Hubertus Heil feiert Arbeitsrekord, doch CDU-Klöckner widerspricht: „Nur die halbe Wahrheit“
Arbeitet Deutschland nun so viel wie nie – oder arbeiten so viele Menschen wie noch nie so wenig wie noch nie?
Für Arbeitsminister Hubertus Heil (SPD) scheint festzustehen, dass die Rekordzahl von 55 Milliarden geleisteten Arbeitsstunden ein Grund zur Freude und zum Ausholen gegen den Gegner ist:
„Deutschland ist – entgegen mancher Behauptungen von Konservativen – ein Land mit vielen fleißigen Menschen: Noch (nie, Anm. der Red.) wurde so viel gearbeitet, nie waren so viele Menschen in Beschäftigung wie heute. Arbeit bringt unser Land voran“, schrieb der Arbeitsminister bei X.

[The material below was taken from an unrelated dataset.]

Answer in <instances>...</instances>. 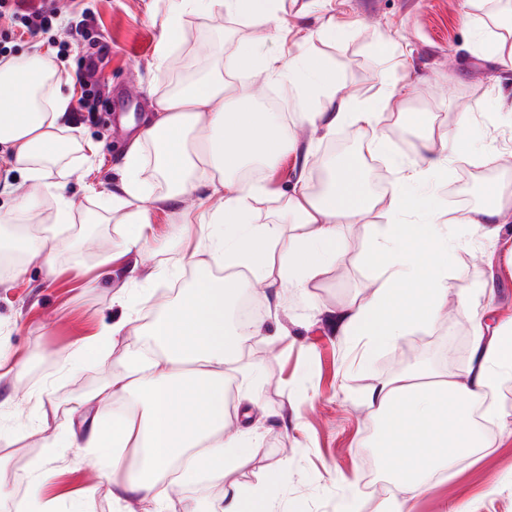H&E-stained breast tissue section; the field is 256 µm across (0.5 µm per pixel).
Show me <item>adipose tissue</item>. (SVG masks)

Der Beitrag von Arbeitsminister Hubertus Heil
Und der Arbeitsminister hat recht: Noch nie wurden in Deutschland 55 Milliarden Arbeitsstunden in einem Jahr verrichtet. Die innere Wahrheit dieser Zahl, die aus einer Studie des Deutschen Instituts für Wirtschaftsforschung (DIW Berlin) stammt, ist jedoch, dass so viele Menschen wie nie die geringste Wochenarbeitszeit jemals hatten.
Denn trotz des Gesamt-Rekords hat die Rekord-Anzahl von Beschäftigten (46 Millionen), die Bundeskanzler Olaf Scholz (SPD) immer wieder betont, so wenig gearbeitet wie noch nie – nur 34,7 Stunden pro Woche.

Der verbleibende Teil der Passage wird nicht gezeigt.